Stored data
=== Section Start ===

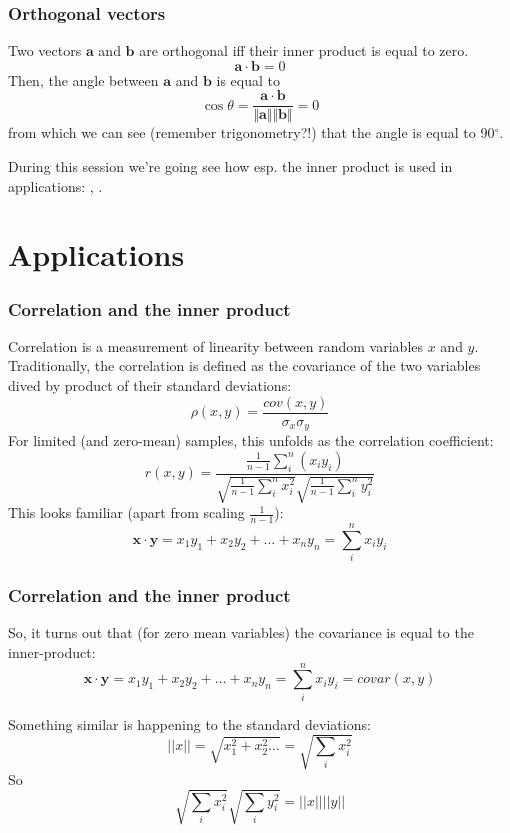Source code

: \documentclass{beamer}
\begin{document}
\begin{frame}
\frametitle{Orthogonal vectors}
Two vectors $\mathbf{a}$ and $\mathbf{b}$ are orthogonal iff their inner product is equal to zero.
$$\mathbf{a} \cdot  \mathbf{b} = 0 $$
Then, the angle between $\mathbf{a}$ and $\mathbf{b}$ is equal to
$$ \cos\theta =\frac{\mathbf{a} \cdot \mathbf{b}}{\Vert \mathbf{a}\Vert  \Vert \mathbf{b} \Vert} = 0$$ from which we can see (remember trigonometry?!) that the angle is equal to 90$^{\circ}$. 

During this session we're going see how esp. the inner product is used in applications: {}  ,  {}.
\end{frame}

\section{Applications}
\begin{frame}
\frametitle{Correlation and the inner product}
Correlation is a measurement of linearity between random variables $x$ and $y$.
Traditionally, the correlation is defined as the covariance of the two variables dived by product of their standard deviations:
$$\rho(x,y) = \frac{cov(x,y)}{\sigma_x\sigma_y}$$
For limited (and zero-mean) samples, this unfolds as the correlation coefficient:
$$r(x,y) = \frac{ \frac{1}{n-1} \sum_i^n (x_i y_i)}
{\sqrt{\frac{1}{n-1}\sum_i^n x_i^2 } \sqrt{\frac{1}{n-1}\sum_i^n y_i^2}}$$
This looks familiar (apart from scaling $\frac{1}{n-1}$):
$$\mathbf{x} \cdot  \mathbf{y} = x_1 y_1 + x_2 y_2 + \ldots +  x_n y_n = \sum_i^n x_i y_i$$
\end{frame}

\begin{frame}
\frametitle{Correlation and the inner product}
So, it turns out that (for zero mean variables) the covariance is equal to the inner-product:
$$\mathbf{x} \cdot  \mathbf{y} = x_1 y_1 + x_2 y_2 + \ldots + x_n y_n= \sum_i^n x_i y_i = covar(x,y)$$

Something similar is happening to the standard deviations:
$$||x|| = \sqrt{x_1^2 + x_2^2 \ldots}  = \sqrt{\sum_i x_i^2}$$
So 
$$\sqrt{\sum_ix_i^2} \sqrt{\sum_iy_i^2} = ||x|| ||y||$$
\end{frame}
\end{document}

=== Section End ===
=== Section Start ===

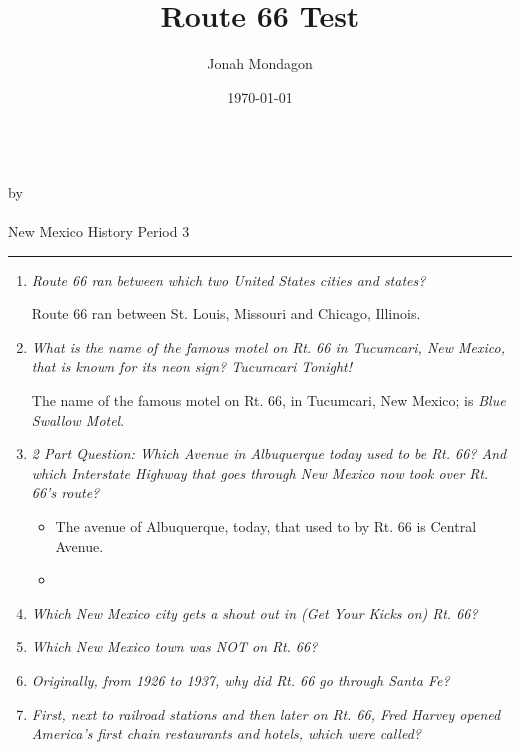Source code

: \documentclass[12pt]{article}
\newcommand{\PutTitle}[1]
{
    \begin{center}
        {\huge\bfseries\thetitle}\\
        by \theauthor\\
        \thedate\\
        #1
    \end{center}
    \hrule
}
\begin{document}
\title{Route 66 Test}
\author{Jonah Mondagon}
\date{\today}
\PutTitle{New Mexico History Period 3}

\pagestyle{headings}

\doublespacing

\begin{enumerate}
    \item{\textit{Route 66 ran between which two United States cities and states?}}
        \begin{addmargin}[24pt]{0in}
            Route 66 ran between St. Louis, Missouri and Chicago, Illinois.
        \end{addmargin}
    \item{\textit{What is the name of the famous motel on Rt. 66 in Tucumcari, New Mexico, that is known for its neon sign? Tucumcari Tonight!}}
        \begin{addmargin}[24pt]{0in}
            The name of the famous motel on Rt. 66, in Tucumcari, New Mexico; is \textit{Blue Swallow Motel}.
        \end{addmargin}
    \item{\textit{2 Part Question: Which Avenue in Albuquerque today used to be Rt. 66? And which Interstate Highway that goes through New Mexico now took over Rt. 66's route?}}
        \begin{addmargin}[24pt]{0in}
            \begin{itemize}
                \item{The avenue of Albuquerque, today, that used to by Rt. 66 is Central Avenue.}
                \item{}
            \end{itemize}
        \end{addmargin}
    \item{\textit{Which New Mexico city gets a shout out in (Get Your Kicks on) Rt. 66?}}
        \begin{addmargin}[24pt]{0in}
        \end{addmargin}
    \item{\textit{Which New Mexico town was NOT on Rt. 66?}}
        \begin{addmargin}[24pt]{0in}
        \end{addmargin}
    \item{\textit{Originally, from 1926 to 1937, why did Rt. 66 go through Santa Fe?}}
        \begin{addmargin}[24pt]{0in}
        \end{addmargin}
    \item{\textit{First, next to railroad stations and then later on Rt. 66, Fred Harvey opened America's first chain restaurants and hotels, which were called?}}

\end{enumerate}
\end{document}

=== Section End ===

» Your objective
The word "today" may appear in several lines of the data; copy every line where it does.

» Written response
\date{\today}
    \item{\textit{2 Part Question: Which Avenue in Albuquerque today used to be Rt. 66? And which Interstate Highway that goes through New Mexico now took over Rt. 66's route?}}
                \item{The avenue of Albuquerque, today, that used to by Rt. 66 is Central Avenue.}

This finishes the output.